Inhibition of Ca 2+ ‐calcineurin/Nuclear Factor of Activated T‐cells (NFAT) signaling reduces the expression of TRPC1 but not TRPC6 in vascular smooth muscle

Occlusive vascular disease is evoked by clinical procedures including angioplasty and grafting of saphenous vein in bypass surgery. We have recently shown that TRPC1 and TRPC6, mammalian homologs of Drosophila transient receptor potential, are both upregulated Ca 2+ ‐channels in the adaptive injury response of blood vessels. So far, the factors controlling TRPC expression are largely unknown.
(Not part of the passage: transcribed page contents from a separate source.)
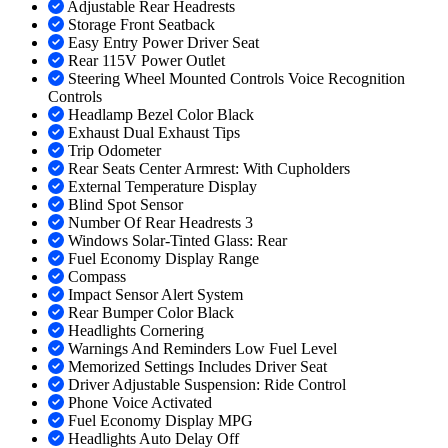
Adjustable Rear Headrests
Storage Front Seatback
Easy Entry Power Driver Seat
Rear 115V Power Outlet
Steering Wheel Mounted Controls Voice Recognition
Controls
Headlamp Bezel Color Black
Exhaust Dual Exhaust Tips
Trip Odometer
Rear Seats Center Armrest: With Cupholders
External Temperature Display
Blind Spot Sensor
Number Of Rear Headrests 3
Windows Solar-Tinted Glass: Rear
Fuel Economy Display Range
Compass
Impact Sensor Alert System
Rear Bumper Color Black
Headlights Cornering
Warnings And Reminders Low Fuel Level
Memorized Settings Includes Driver Seat
Driver Adjustable Suspension: Ride Control
Phone Voice Activated
Fuel Economy Display MPG
Headlights Auto Delay Off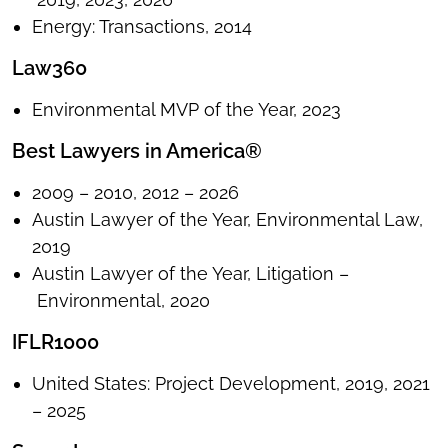
Energy: Transactions, 2014
Law360
Environmental MVP of the Year, 2023
Best Lawyers in America®
2009 – 2010, 2012 – 2026
Austin Lawyer of the Year, Environmental Law,
2019
Austin Lawyer of the Year, Litigation –
Environmental, 2020
IFLR1000
United States: Project Development, 2019, 2021
– 2025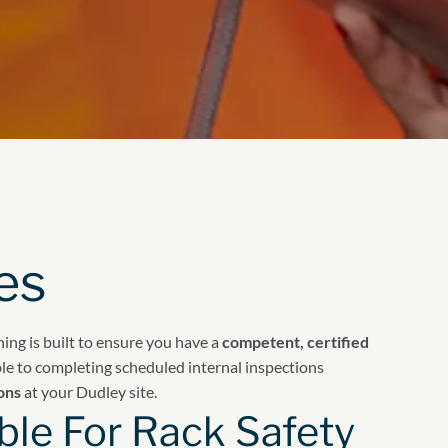
es
ining is built to ensure you have a
competent, certified
le to completing scheduled internal inspections
ons
at your Dudley site.
le For Rack Safety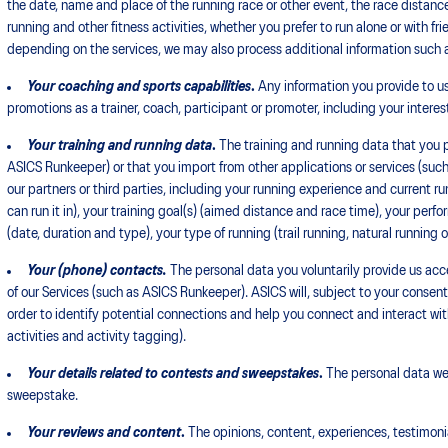
the date, name and place of the running race or other event, the race distance,
running and other fitness activities, whether you prefer to run alone or with f
depending on the services, we may also process additional information such a
Your coaching and sports capabilities
.
Any information you provide to us
promotions as a trainer, coach, participant or promoter, including your interes
Your training and running data
.
The training and running data that you p
ASICS Runkeeper) or that you import from other applications or services (such
our partners or third parties, including your running experience and current ru
can run it in), your training goal(s) (aimed distance and race time), your per
(date, duration and type), your type of running (trail running, natural running o
Your (phone) contacts.
The personal data you voluntarily provide us acces
of our Services (such as ASICS Runkeeper). ASICS will, subject to your consen
order to identify potential connections and help you connect and interact wi
activities and activity tagging).
Your details related to contests and sweepstakes
.
The personal data we c
sweepstake.
Your reviews and content
.
The opinions, content, experiences, testimoni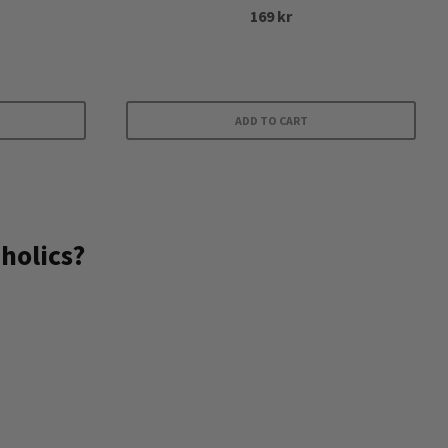
169
kr
ice
ange:
 kr
hrough
ADD TO CART
9 kr
e
holics?
.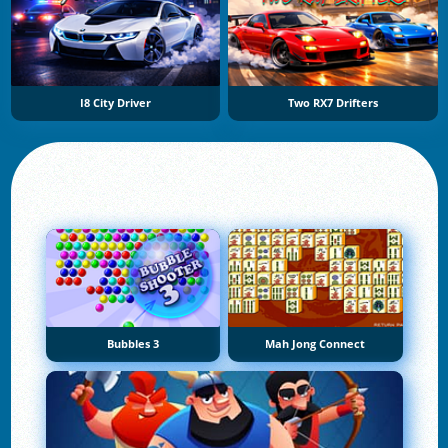
I8 City Driver
Two RX7 Drifters
Bubbles 3
Mah Jong Connect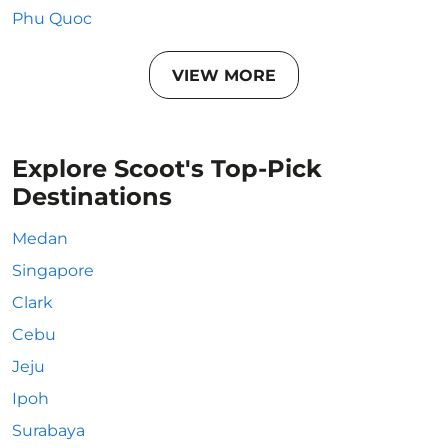
Phu Quoc
VIEW MORE
Explore Scoot's Top-Pick
Destinations
Medan
Singapore
Clark
Cebu
Jeju
Ipoh
Surabaya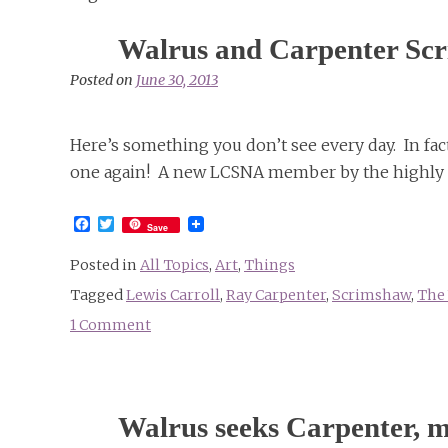
Walrus and Carpenter Sc
Posted on
June 30, 2013
Here’s something you don’t see every day. In fa
one again! A new LCSNA member by the highly 
Facebook
Twitter
Save
Posted in
All Topics
,
Art
,
Things
Tagged
Lewis Carroll
,
Ray Carpenter
,
Scrimshaw
,
The 
1 Comment
on
Walrus
and
Carpenter
Walrus seeks Carpenter, m
Scrimshaw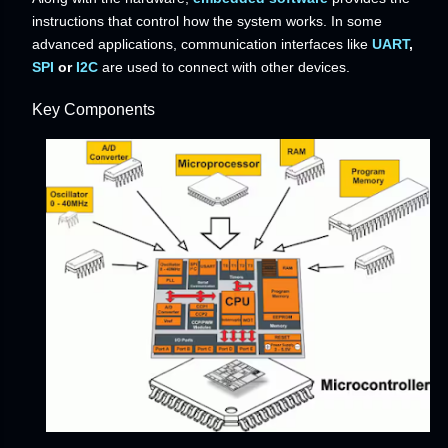
instructions that control how the system works. In some
advanced applications, communication interfaces like
UART
,
SPI
or
I2C
are used to connect with other devices.
Key Components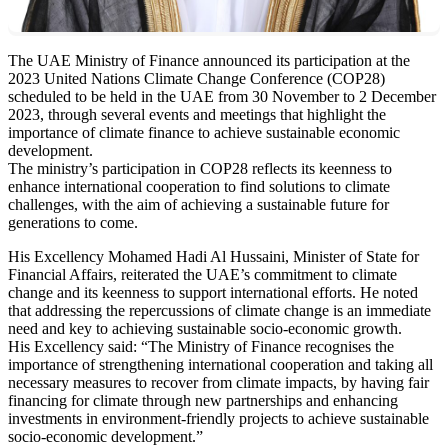
The UAE Ministry of Finance announced its participation at the
2023 United Nations Climate Change Conference (COP28)
scheduled to be held in the UAE from 30 November to 2 December
2023, through several events and meetings that highlight the
importance of climate finance to achieve sustainable economic
development.
The ministry’s participation in COP28 reflects its keenness to
enhance international cooperation to find solutions to climate
challenges, with the aim of achieving a sustainable future for
generations to come.
His Excellency Mohamed Hadi Al Hussaini, Minister of State for
Financial Affairs, reiterated the UAE’s commitment to climate
change and its keenness to support international efforts. He noted
that addressing the repercussions of climate change is an immediate
need and key to achieving sustainable socio-economic growth.
His Excellency said: “The Ministry of Finance recognises the
importance of strengthening international cooperation and taking all
necessary measures to recover from climate impacts, by having fair
financing for climate through new partnerships and enhancing
investments in environment-friendly projects to achieve sustainable
socio-economic development.”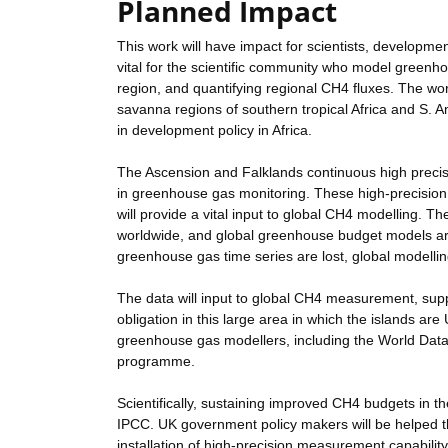
Planned Impact
This work will have impact for scientists, developme
vital for the scientific community who model greenhou
region, and quantifying regional CH4 fluxes. The wo
savanna regions of southern tropical Africa and S. 
in development policy in Africa.
The Ascension and Falklands continuous high preci
in greenhouse gas monitoring. These high-precisio
will provide a vital input to global CH4 modelling. 
worldwide, and global greenhouse budget models are
greenhouse gas time series are lost, global modellin
The data will input to global CH4 measurement, su
obligation in this large area in which the islands a
greenhouse gas modellers, including the World D
programme.
Scientifically, sustaining improved CH4 budgets in th
IPCC. UK government policy makers will be helped t
installation of high-precision measurement capability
In this study, we investigate the involvement of the NFAT signaling pathway in the regulation of TRPC expression. Western blot analysis revealed that NFAT inhibition during organ culture of intact mouse aorta for 3 days yielded decreased TRPC1 expression. This effect was more pronounced in the abdominal than in the thoracic aorta. Accordingly, NFAT activity, as assessed in arteries from NFAT‐luciferase transgenic mice, is lower in the thoracic regions of the aorta. TRPC6 expression was not affected by NFAT inhibition. Several NFAT‐dependent binding elements were identified in the promoter region of TRPC1 but none in the promoter region of TRPC6. We also show that STIM1, a proposed key regulator of TRPC1 channel activity, is expressed in native arteries and modulated during organ culture of native vessels.